One solution is to build apartment or condominium buildings on lots that once held a single-family home, said Brent Beardall, CEO of the $15 billion-asset Washington Federal in Seattle. Beardall has encouraged his lenders to pursue this business; Washington Fed’s multifamily loan portfolio rose 17% to $1.3 billion in the first quarter from a year earlier.
“There’s just not the available land,” Beardall said. “You tear down one house and put up three or four individual houses on the same lot, or a multifamily unit.”
Regulators have been warning banks for months, however, that multifamily lending is overheating. But Washington Federal has limited its exposure to the multifamily segment by only originating mortgages and not financing new construction, Beardall said.
“We learned a valuable lesson during the last cycle that it takes so long to go through the permitting process" for acquisition/development/construction loans, "you can be stuck holding the bag when the music stops” and the market turns south, Beardall said.
Peoples Bank also favors the multifamily market because there is a surplus of outdated apartment and condo buildings in Seattle that are in need of refurbishment, Guildner said. The bank’s target loan in this niche is between $10 million and $12 million for the renovation of a building with between 40 and 50 units.
“There are so many older apartment complexes from the 1980s that are in poor shape,” Guildner said. “You have to upgrade them to take advantage of the significant increase in rent.”
Peoples Bank’s multifamily portfolio rose 40% to $99 million in the first quarter from a year earlier.
The $575 million-asset Sound Financial Bancorp in Seattle has opted to emphasize speed instead of multifamily lending. CEO Laurie Stewart came to that conclusion after a recent personal experience.
Stewart owned an investment property in Seattle and put it up for sale on a Friday. By Monday, she had received multiple offers. She closed on Tuesday with a full-price offer in which the buyer waived his right to an inspection and appraisal. The buyer had to include those concessions to beat out an all-cash offer, she said.
“That’s how crazy this market is right now,” Stewart said.

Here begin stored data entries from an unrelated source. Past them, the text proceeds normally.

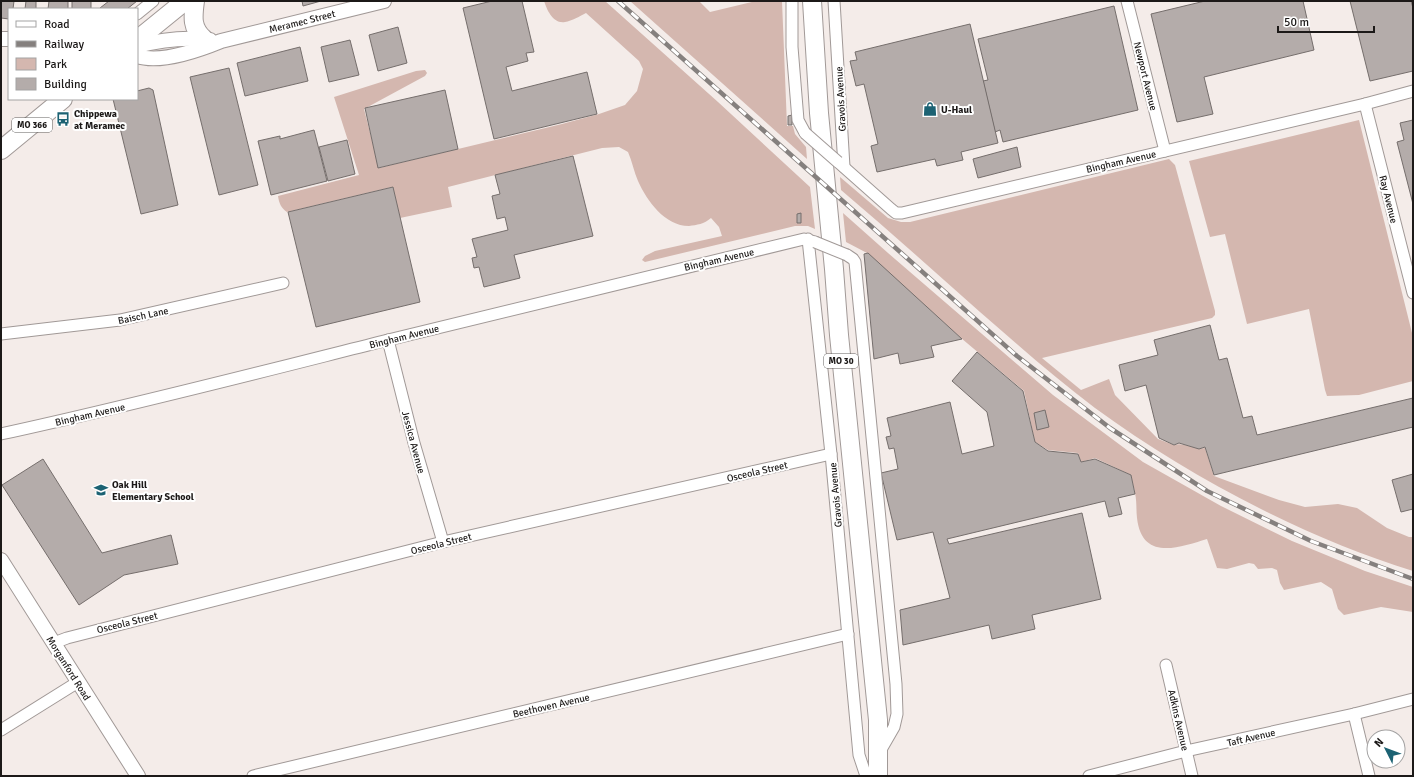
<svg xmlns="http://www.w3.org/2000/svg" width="1414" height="777" font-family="Signika,sans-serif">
	<rect width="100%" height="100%" fill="#f4ece9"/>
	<g fill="#d4b7af">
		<path d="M544 1H605L718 102 810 187 815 229 808 226H795L645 262 642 260 645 256 655 251 722 236 719 227 711 218C704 224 697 225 689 226 665 226 647 201 638 181 634 172 632 161 628 152L619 147 602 148 448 187 452 207 400 218 392 187 287 212C281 208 279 203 278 196L359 175 334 97 416 71 425 70 427 73 425 76 364 109 379 168 562 124 599 114 625 105 637 91 643 69 639 61 586 13C580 16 572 21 565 22 553 24 547 10 544 1Z"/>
		<path d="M630 1H699L710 12 756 1H782L787 126H793L795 134 806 147 807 159Z"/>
		<path d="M1359 120 1413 337V381L1359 395 1327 396 1325 390 1309 309 1247 324 1225 234 1210 237 1189 161Z"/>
		<path d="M1169 159 1175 165 1215 311V315L1212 318 1042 358 1081 390 1109 379 1115 395 1158 439 1174 445C1185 442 1194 450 1205 448L1214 476 1279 500 1305 507 1338 504 1357 508 1387 528 1409 537H1413V571C1303 537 1188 476 1095 408 1055 378 1018 345 980 312 934 271 888 230 841 190L840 177 888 218 901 222H910Z"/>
		<path d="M843 213 888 253 1053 395 1143 462 1221 506 1292 541 1365 571 1413 587V612L1381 607 1344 615 1338 609 1332 589 1321 582 1284 590 1280 583 1277 570 1272 568 1258 569 1254 564 1249 563 1227 569 1217 568 1207 539C1178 548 1142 561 1137 518 1136 510 1137 502 1135 493 1134 487 1132 481 1131 475L1095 458 1081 462 1078 453 1048 450 1035 442 1024 391 961 338 867 253 846 242Z"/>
	</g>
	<g fill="#b4acaa" stroke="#756e6c">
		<path d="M1 1H14L13 9H9V19L1 18Z"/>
		<path d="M26 1H36V9H25Z"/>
		<path d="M49 1H68V9H48Z"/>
		<rect x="72" y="1" width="19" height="8"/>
		<path d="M109 1H137L127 9H101L100 8Z"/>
		<path d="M302 1H321L303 6Z"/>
		<path d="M492 1H522L534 52 526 53 528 61 506 67 512 91 587 72 597 114 494 139 463 8Z"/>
		<path d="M1205 1H1303L1314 50 1204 77 1213 114 1177 122 1151 14Z"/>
		<path d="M1350 1H1411L1413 8V71L1370 81Z"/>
		<path d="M1114 6 1138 110 1003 142 1000 130 995 132 983 81 988 80 978 39Z"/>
		<path d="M970 24 998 143 961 152 963 160 937 166 935 159 877 172 871 146 878 144 864 84 856 86 850 61 857 60 855 52Z"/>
		<path d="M398 27 407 63 378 71 369 35Z"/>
		<path d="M350 40 359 75 329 82 321 47Z"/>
		<path d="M300 47 308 81 245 96 237 63Z"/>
		<path d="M229 68 258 185 219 195 190 77Z"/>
		<path d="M149 88 153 90 178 205 141 214 113 99H137V91Z"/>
		<path d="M445 90 458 149 378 168 365 108Z"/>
		<path d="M792 115V125H788V116Z"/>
		<path d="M1413 120V204L1397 142 1404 140 1400 123Z"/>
		<path d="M314 130 327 181 271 195 258 141 280 136V139Z"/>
		<path d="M347 140 355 174 328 181 319 147Z"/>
		<path d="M1017 147 1021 167 978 178 973 159Z"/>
		<path d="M573 156 593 236 514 255 520 278 484 287 479 267 474 268 472 258 477 257 472 239 508 230 505 217 497 219 492 196 500 194 495 175Z"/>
		<path d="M393 187 420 302 316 327 288 212Z"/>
		<path d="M801 213V223H797V214Z"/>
		<path d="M868 253 962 339 931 346 934 357 900 364 898 353 874 359 864 254Z"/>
		<path d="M1210 325 1219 360 1227 358 1243 418 1252 416 1257 435 1413 398V427L1214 475 1205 447 1199 449 1179 443 1174 445 1159 438 1146 385 1125 391 1119 365 1158 355 1154 340Z"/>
		<path d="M977 352 1023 391 1035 442 1048 451 1078 454 1081 462 1095 459 1131 475 1135 494 1118 498 1122 514 1109 517 1105 501 947 539 949 544 1082 513 1101 599 1032 615 1035 629 992 639 989 625 903 645 900 610 950 598 933 532 897 540 881 473 898 469 894 448 889 449 886 437 891 436 887 418 950 402 962 454 994 446 987 412 952 381Z"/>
		<path d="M1045 410 1049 427 1037 430 1034 413Z"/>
		<path d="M43 459 102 553 171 535 178 564 124 575 79 605 2 485Z"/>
		<path d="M1413 474V509L1401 512 1392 480Z"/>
	</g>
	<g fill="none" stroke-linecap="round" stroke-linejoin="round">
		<defs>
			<g id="minor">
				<path d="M792 1V47L798 120 805 133"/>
				<path d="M834 1 844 167"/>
				<path d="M1127 1 1165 151"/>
				<path d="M137 14 153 1"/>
				<path d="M1365 104 1413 293"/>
				<path d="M838 162 891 209 896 213H902L1365 104 1413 91"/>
				<path d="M808 239 831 454 859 755 866 776"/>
				<path d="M847 255 853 259 855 262 896 684 897 714 894 727 879 753"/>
				<path d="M1 334 120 320 283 283"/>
				<path d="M388 340 414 443 443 542"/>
				<path d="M1 434C130 406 257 373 384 341 524 306 664 272 804 239L815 242"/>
				<path d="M54 643 67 638 443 542 831 454"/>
				<path d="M1166 665 1192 776"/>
				<path d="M1354 714 1369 776"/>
				<path d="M1 730 78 682"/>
				<path d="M253 776 848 634"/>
				<path d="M1089 776 1186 751 1354 714 1413 699"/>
			</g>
			<g id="tertiary">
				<path d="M1 39H9"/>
				<path d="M137 46C160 40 187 37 210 40"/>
				<path d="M137 56C160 64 199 50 221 41L384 1"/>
				<path d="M1 560 138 776"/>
			</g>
			<g id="primary">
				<path d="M195 1C193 16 191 28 204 39"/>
				<path d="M812 1 819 113 834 269 839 335 878 720V776"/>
				<path d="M137 40 185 1"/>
				<path d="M1 150 63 99"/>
			</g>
		</defs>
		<use href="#minor" stroke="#a19997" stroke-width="13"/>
		<use href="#tertiary" stroke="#a19997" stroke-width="16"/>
		<use href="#primary" stroke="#a19997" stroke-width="20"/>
		<use href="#minor" stroke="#fff" stroke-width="11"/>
		<use href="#tertiary" stroke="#fff" stroke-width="14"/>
		<use href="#primary" stroke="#fff" stroke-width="18"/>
		<defs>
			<path id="rail" d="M618 1 1017 356 1110 428 1207 491 1311 541 1413 579"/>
		</defs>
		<use href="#rail" stroke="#85807e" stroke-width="4.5"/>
		<use href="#rail" stroke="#fff" stroke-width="3" stroke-dasharray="9" stroke-linecap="butt"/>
		<defs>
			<g id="minor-bridge">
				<path d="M805 133 838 162"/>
				<path d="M815 242 847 255"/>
			</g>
		</defs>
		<use href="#minor-bridge" stroke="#a19997" stroke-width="13" stroke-linecap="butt"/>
		<use href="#minor-bridge" stroke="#fff" stroke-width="11"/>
	</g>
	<defs>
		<symbol id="shop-bare" viewBox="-9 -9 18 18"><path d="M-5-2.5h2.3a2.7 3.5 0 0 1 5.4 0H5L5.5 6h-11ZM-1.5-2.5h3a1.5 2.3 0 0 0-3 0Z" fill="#1c6273" stroke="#fff" stroke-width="2.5" paint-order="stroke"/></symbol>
		<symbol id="bus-bare" viewBox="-9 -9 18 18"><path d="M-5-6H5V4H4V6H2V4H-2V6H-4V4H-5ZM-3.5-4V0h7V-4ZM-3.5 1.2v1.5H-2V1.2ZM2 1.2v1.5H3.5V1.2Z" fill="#1c6273" stroke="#fff" stroke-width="2.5" paint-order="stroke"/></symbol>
		<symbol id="school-bare" viewBox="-9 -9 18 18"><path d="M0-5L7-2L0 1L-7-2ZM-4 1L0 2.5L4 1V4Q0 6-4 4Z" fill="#1c6273" stroke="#fff" stroke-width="2.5" paint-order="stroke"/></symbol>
	</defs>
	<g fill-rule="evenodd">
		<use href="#shop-bare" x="920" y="99" width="20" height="20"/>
		<use href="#bus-bare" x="53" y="109" width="20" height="20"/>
		<use href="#school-bare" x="91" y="480" width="20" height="20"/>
	</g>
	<g text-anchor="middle" stroke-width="4" stroke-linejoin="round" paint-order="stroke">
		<g fill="#fff" stroke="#605e5d" stroke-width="1">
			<rect x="12" y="118" width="40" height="14" rx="3"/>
			<rect x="824" y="354" width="34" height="14" rx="3"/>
		</g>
		<g font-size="9" font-weight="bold" fill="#1c1918">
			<text x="32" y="128">MO 366</text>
			<text x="841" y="364">MO 30</text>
		</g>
		<g font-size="10" fill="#1c1918" stroke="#fff">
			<text transform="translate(302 21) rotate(-14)" y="4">Meramec Street</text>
			<text transform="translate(1146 76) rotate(76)" y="4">Newport Avenue</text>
			<text transform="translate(840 99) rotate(-93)" y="4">Gravois Avenue</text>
			<text transform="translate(1121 161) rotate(-13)" y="4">Bingham Avenue</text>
			<text transform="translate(1389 199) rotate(76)" y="4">Ray Avenue</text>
			<text transform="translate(719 259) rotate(-13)" y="4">Bingham Avenue</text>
			<text transform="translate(143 315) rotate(-12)" y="4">Baisch Lane</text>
			<text transform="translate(404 336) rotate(-14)" y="4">Bingham Avenue</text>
			<text transform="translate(90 414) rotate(-13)" y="4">Bingham Avenue</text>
			<text transform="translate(414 442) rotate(75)" y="4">Jessica Avenue</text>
			<text transform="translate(757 471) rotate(-13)" y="4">Osceola Street</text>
			<text transform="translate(835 495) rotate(-95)" y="4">Gravois Avenue</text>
			<text transform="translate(441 543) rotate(-14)" y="4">Osceola Street</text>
			<text transform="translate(127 622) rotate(-14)" y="4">Osceola Street</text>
			<text transform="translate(69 668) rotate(58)" y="4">Morganford Road</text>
			<text transform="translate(551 705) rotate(-13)" y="4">Beethoven Avenue</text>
			<text transform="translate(1179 720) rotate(77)" y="4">Adkins Avenue</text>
			<text transform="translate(1251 737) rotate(-13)" y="4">Taft Avenue</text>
		</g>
		<g font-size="10" font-weight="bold" fill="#1c1918" stroke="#fff" text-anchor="start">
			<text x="941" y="113">U-Haul</text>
			<text x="74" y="117">Chippewa<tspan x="74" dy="12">at Meramec</tspan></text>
			<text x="112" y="488">Oak Hill<tspan x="112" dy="12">Elementary School</tspan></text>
		</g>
	</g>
	<rect width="1414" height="777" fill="none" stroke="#1c1918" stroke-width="4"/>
	<rect x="8" y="8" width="130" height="92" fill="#ffffff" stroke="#a4a3a3"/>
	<rect x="16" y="21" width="20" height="6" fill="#ffffff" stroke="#a4a3a3"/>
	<text x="44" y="28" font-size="12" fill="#1c1918">Road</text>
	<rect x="16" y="41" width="20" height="6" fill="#85807e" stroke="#a4a3a3"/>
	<text x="44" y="48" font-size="12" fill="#1c1918">Railway</text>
	<rect x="16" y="58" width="20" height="12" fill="#d4b7af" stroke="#a4a3a3"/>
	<text x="44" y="68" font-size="12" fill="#1c1918">Park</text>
	<rect x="16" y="78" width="20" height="12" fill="#b4acaa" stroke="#a4a3a3"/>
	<text x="44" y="88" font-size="12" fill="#1c1918">Building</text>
	<g transform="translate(1386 749) rotate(312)"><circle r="19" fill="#ffffff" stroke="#a4a3a3"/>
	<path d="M0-3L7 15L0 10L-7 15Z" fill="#1c6273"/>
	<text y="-6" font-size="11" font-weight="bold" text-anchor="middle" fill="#1c1918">N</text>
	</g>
	<path d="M1278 26v6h96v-6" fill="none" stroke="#1c1918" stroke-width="2"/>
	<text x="1284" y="26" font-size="12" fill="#1c1918" stroke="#ffffff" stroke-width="3" paint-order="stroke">50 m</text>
</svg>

Stewart decided it was a good time to resurrect Sound Financial’s dormant bridge loan program. In the past 12 months, the bank has originated about $30 million of bridge loans. During the same period, Sound Financial’s multifamily portfolio shrunk 15% to $55 million.
Sound Financial is making bridge loans to buyers who need every advantage they can get in the fiercely competitive landscape to buy a home in Seattle. “Our focus has been on how we can get these bridge loans closed as quickly as we can,” Stewart said.
Bridge loans allow Sound Financial to participate in the housing market without having to loosen underwriting standards on residential mortgages, such as lowering its loan-to-value ratios. But not all banks are comfortable allowing borrowers to carry two mortgages simultaneously.
“That’s just a risk position that we’ve decided to avoid,” said Peoples Bank’s Guildner.
Peoples Bank is instead staying active in the mortgage market by making more jumbo loans and immediately selling them to Fannie Mae and other investors.
The bank had only been working with Fannie, but found it can get better pricing by expanding its pool of borrowers. It now sells its loans to Wells Fargo and JPMorgan Chase, among others.
“We have to try to make those big banks compete with each other,” Guildner said.